Exceto por participações em longas como “Uncut Gems” (2019) com Adam Sandler, e “No Sudden Move” (2021) com Benicio Del Toro, Fox nunca havia estado sob os holofotes. Antes da carreira como atriz, ela trabalhou como dominatrix, lançou uma marca de roupas com uma amiga (que chegou a ser vendida na Dash, loja que pertenceu às irmãs Kardashian), publicou livros de fotografia e realizou uma exposição com obras feitas com seu próprio sangue. Mãe de Valentino, de 1 ano, já declarou que lutou por anos contra o vício em pílulas e opiáceos.

Schiaparelli – Foto: Divulgação

O affair com Kanye durou apenas seis semanas, mas Julia soube aproveitar muito bem a oportunidade. “Foi incrível para mim! A exposição foi inestimável. Ter estado perto de Kanye foi um curso intensivo de como ser famoso”, declarou ao jornal “The New York Times”. De uma conta de Instagram com posts feitos quase mensalmente e looks que poderiam ser tranquilamente chamados de ‘básicos’, a atriz mudou completamente sua imagem e atitude. A começar pelos 7 quilos que declarou ter perdido por conta do “estresse” de se relacionar com West.

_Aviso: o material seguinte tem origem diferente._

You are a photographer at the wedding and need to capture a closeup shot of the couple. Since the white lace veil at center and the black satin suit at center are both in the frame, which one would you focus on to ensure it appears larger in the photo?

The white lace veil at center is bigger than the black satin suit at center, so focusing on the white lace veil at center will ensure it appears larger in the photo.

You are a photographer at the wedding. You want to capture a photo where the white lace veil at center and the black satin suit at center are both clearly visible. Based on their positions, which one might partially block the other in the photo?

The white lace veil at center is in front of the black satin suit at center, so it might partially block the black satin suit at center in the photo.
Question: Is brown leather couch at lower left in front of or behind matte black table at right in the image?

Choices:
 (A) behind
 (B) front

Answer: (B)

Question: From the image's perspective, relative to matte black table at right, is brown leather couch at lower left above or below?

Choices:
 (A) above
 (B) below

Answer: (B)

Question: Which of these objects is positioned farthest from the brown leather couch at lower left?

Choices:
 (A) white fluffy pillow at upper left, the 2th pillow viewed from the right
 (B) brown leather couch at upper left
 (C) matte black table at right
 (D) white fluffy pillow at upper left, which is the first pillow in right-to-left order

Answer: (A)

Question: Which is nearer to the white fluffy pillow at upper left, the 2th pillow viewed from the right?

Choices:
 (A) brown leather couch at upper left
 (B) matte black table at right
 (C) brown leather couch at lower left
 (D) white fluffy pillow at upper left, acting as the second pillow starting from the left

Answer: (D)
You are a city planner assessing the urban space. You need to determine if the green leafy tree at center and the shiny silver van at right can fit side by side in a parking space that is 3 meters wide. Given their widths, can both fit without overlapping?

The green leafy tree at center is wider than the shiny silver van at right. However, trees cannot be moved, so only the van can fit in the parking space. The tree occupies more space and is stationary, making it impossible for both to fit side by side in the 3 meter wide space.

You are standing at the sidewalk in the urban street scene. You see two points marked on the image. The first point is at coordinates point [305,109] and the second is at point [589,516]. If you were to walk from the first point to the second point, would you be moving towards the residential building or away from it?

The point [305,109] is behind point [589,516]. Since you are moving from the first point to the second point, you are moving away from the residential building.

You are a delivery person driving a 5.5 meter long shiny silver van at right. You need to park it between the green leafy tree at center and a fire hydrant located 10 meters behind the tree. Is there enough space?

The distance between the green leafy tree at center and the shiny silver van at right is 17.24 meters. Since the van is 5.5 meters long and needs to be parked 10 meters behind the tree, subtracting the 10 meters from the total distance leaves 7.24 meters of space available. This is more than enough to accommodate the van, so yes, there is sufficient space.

Schiaparelli – Foto: Divulgação

Julia caiu nas graças de grifes como Versace e Diesel. Horas após o anúncio do final do namoro com Ye, ela abriu o desfile de LaQuan Smith, na New York Fashion Week, com um longo cut-out ultra sexy, look que também viralizou e foi chamado pela imprensa de “revenge dress” (vestido da vingança). Tudo porque o final do romance foi atribuído ao fato de West ter enviado flores para Kardashian no Valentine’s Day (14 de fevereiro nos Estados Unidos) pedindo que a ex voltasse para ele.

Schiaparelli – Foto: Divulgação

Cada saída de casa, nem que seja para ir ao supermercado no meio do dia, passou a vir acompanhada de looks inusitados, que geralmente estampavam os tabloides no dia seguinte. Como quando a atriz usou um conjunto de lingerie de malha acompanhado apenas por um blazer e botas de cano longo – ambos feitos de jeans.

Desde então, investiu na carreira de influencer, lançou o podcast “Forbidden Fruits” com a amiga Niki Takesh, engatou uma série de projetos cinematográficos e ganhou o posto oficial de musa de jovens estilistas como Nicolas Pham, Frida J e Luis De Javier.

Schiaparelli – Foto: Divulgação

Na última semana de moda de Paris, em julho, trabalhou com Alexandre Vauthier, Iris van Herpen e Patou by Guillaume Henry. Parte da imprensa americana também adotou Julia e atribui a sua sinceridade e o fato de falar ‘abertamente’ sobre sua vida pessoal como características positivas. “Eventualmente, vou superar a narrativa de Kanye”, declarou. Façam suas apostas.